Mais bien souvent, l’enfer des uns est le paradis des autres, et c’est surement quand notre cher Paolic se déchaîne que la rivière Ellé fait le plus le bonheur des passionnés de canoë-kayak, et plus particulièrement de canoë-kayak en slalom. Les rapides de l’Ellé permettent même d’accueillir des compétitions nationales, voire internationales.
Les rapides des Roches du Diable sont en effet classés III-IV selon le niveau d'eau pour la pratique du canoë-kayak. Cette activité ne peut se pratiquer cependant qu'en hiver et au début du printemps, car le débit de la rivière est trop faible le reste de l'année. Trois parcours s'offrent aux kayakistes : le parcours du Haut Ellé qui va de la station de pompage de Barrégan au Grand Pont, celui du Moyen Ellé qui va du pont de Loge Coucou aux Roches du Diable et le parcours du Bas Ellé qui va de Pont Ty Nadan à Quimperlé. Le parcours du Moyen Ellé est long de 6 km, les trois-cent derniers mètres constituant les rapides des Roches du Diable. Le parcours du Bas Ellé comporte de nombreux déversoirs.
Voyez ces vidéos « remouantes » !
Vidéo 1 - Vidéo 2  (avec musique Bretonnante rock sympa !)

Consigne 1: Citez mot pour mot l'intégralité du texte sur le canoë-kayak dans les rapides de l'Ellé.

Enregistrements:

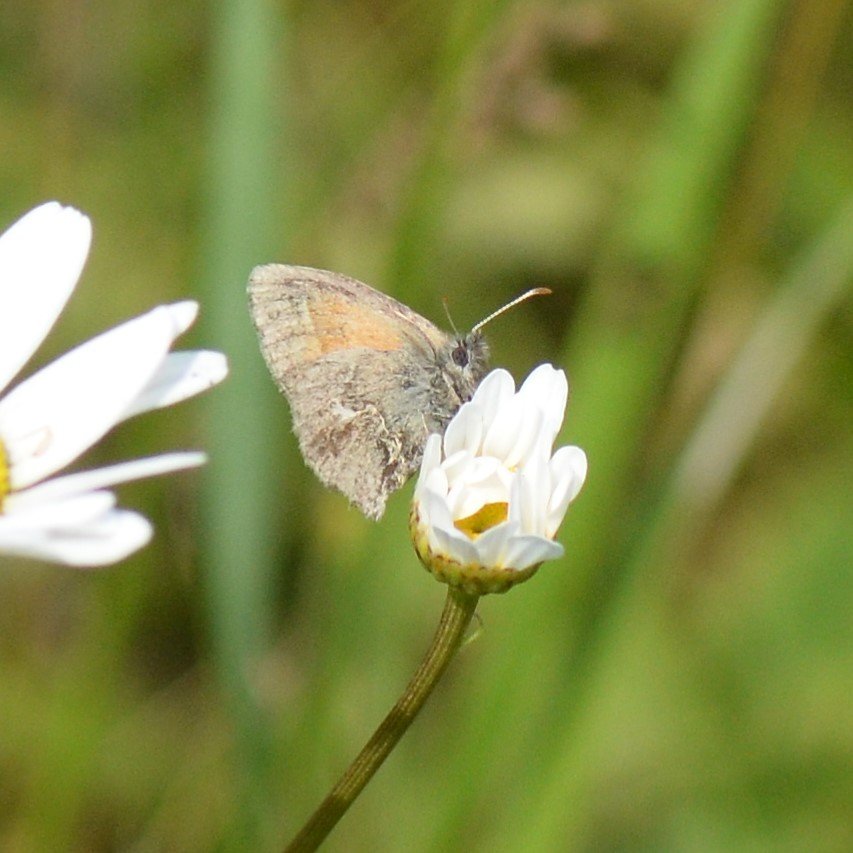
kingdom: Animalia
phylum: Arthropoda
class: Insecta
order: Lepidoptera
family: Nymphalidae
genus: Coenonympha
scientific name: Coenonympha tullia
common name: Large Heath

Consigne 2: Reproduisez à l'identique, s'il vous plaît, les lignes des enregistrements, en commençant par la ligne qui contient « class: Insecta » et en continuant jusqu'à la fin des enregistrements.

Réponse attendue 1:
Mais bien souvent, l’enfer des uns est le paradis des autres, et c’est surement quand notre cher Paolic se déchaîne que la rivière Ellé fait le plus le bonheur des passionnés de canoë-kayak, et plus particulièrement de canoë-kayak en slalom. Les rapides de l’Ellé permettent même d’accueillir des compétitions nationales, voire internationales.
Les rapides des Roches du Diable sont en effet classés III-IV selon le niveau d'eau pour la pratique du canoë-kayak. Cette activité ne peut se pratiquer cependant qu'en hiver et au début du printemps, car le débit de la rivière est trop faible le reste de l'année. Trois parcours s'offrent aux kayakistes : le parcours du Haut Ellé qui va de la station de pompage de Barrégan au Grand Pont, celui du Moyen Ellé qui va du pont de Loge Coucou aux Roches du Diable et le parcours du Bas Ellé qui va de Pont Ty Nadan à Quimperlé. Le parcours du Moyen Ellé est long de 6 km, les trois-cent derniers mètres constituant les rapides des Roches du Diable. Le parcours du Bas Ellé comporte de nombreux déversoirs.
Voyez ces vidéos « remouantes » !
Vidéo 1 - Vidéo 2  (avec musique Bretonnante rock sympa !)

Réponse attendue 2:
class: Insecta
order: Lepidoptera
family: Nymphalidae
genus: Coenonympha
scientific name: Coenonympha tullia
common name: Large Heath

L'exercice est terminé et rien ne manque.